The mise-en-scene positions us with Fuchsberger and Dor, lessening the sense of ambiguity

Unfortunately it's a conceit that doesn't quite come off, for the simple reason that we're likely to immediately reason that Fuchsberger's Hubbard is in actuality Conway and very definitely one of the good guys. Putting it another way, the filmmakers' willingness to experiment and to alienate their audience doesn't go that far – or far enough for their (white spider's) strategem to work.

Instead, the vague pretence that Fuchsberger is a bad guy overcomplicates and overextends the narrative while lessening our point of enagagement with it, especially since we're already working through something similar in relation to Dor's character.

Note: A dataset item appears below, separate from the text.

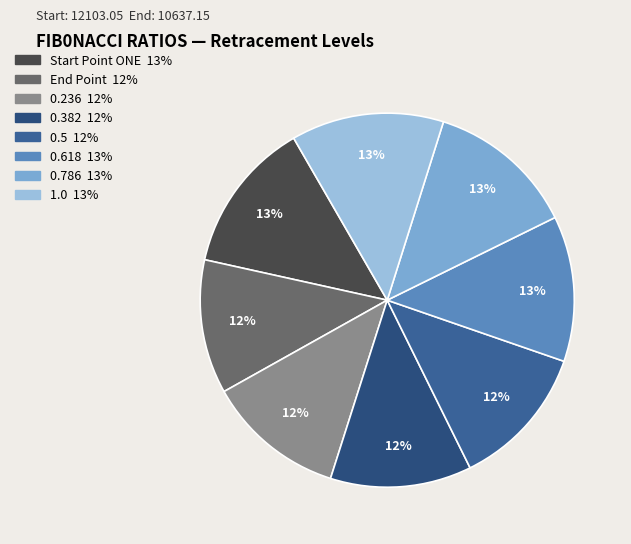

How many segments does this pie chart have?

8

It works better in her case because of the basic ground rules of this universe: an upstanding Scotland Yard man can always be trusted, whereas a woman may be an ingenue in peril, a treacherous spider woman, a combination of the two or even something else.

Far better, one thus suspects, had Reinl presented Conway and his nemesis to us as two sides of the same coin but let us know the former face of it from the outset – an approach, moreover, that would have been more consistent with his hero Lang if we think of Spione and the Weimer era Mabuse films.

Everything else – Peter Thomas's crime-jazz score; Frank's menacing professional killer with his unsettling preference for referring to himself in the third person; the talismanic, mythical qualities afforded Soho and Dartmoor; the anachronistic neo-expressionist German backlot vision of London; the surveillance technology etc. – is in perfect accord with the krimi formula, such that you would probably attribute the film to Wallace senior and Rialto if you missed the opening credits and ignored the absence of the ende joke.

Though compromised by a panned and scanned, badly dubbed VHS-rip with choppy sound, this ersatz Wallace is worth a look for the krimi completist. Others, however, would be better served by the real thing.